■ **Instruction**
Filter the lines below, copying only those with the string "Ondo".

■ **Given entries**

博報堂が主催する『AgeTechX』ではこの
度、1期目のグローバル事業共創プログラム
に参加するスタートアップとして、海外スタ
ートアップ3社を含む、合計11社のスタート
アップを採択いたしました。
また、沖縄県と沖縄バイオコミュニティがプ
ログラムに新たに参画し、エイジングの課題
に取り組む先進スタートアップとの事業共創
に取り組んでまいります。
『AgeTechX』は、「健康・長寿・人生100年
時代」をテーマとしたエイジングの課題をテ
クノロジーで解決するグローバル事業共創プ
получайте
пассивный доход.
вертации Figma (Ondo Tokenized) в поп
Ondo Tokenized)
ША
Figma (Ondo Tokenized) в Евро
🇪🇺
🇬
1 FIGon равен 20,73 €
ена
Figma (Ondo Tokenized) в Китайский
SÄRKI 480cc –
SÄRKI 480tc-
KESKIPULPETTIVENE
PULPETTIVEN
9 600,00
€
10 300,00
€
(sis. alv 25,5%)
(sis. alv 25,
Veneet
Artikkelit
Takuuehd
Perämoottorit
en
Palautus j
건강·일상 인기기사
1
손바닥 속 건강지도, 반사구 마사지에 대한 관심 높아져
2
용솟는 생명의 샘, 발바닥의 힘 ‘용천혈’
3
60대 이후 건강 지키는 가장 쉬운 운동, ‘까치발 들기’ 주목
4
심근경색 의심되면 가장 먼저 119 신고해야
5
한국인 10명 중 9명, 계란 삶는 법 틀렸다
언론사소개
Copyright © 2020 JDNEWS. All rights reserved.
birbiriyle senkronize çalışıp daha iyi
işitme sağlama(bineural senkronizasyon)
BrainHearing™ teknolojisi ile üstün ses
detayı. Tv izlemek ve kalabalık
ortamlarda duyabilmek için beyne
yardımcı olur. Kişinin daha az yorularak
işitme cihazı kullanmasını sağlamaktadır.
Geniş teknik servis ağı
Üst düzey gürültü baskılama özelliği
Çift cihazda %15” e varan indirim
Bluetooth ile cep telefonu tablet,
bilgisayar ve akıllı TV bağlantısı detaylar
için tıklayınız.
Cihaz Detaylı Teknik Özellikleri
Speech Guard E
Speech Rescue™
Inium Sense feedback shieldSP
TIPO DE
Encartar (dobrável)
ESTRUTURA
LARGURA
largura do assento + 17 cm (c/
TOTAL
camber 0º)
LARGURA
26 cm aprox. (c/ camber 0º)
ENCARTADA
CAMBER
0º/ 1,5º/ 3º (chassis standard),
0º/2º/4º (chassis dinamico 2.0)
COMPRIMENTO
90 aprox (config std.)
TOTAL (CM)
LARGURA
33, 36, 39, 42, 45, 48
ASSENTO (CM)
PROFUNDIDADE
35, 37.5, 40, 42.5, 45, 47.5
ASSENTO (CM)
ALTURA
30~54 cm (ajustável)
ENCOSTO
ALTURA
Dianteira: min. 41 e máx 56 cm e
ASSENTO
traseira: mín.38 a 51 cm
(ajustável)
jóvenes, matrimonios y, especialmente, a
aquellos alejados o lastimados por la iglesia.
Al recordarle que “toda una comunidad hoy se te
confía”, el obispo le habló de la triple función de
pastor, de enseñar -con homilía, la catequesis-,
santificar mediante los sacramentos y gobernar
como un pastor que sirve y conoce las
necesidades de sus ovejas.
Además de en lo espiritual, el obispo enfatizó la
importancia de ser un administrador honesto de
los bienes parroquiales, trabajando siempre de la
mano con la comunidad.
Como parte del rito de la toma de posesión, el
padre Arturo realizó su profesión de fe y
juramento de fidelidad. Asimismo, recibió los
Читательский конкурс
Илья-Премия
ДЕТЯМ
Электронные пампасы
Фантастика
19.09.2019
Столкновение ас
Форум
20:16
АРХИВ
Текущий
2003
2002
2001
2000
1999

■ **Written response**
вертации Figma (Ondo Tokenized) в поп
Ondo Tokenized)
Figma (Ondo Tokenized) в Евро
Figma (Ondo Tokenized) в Китайский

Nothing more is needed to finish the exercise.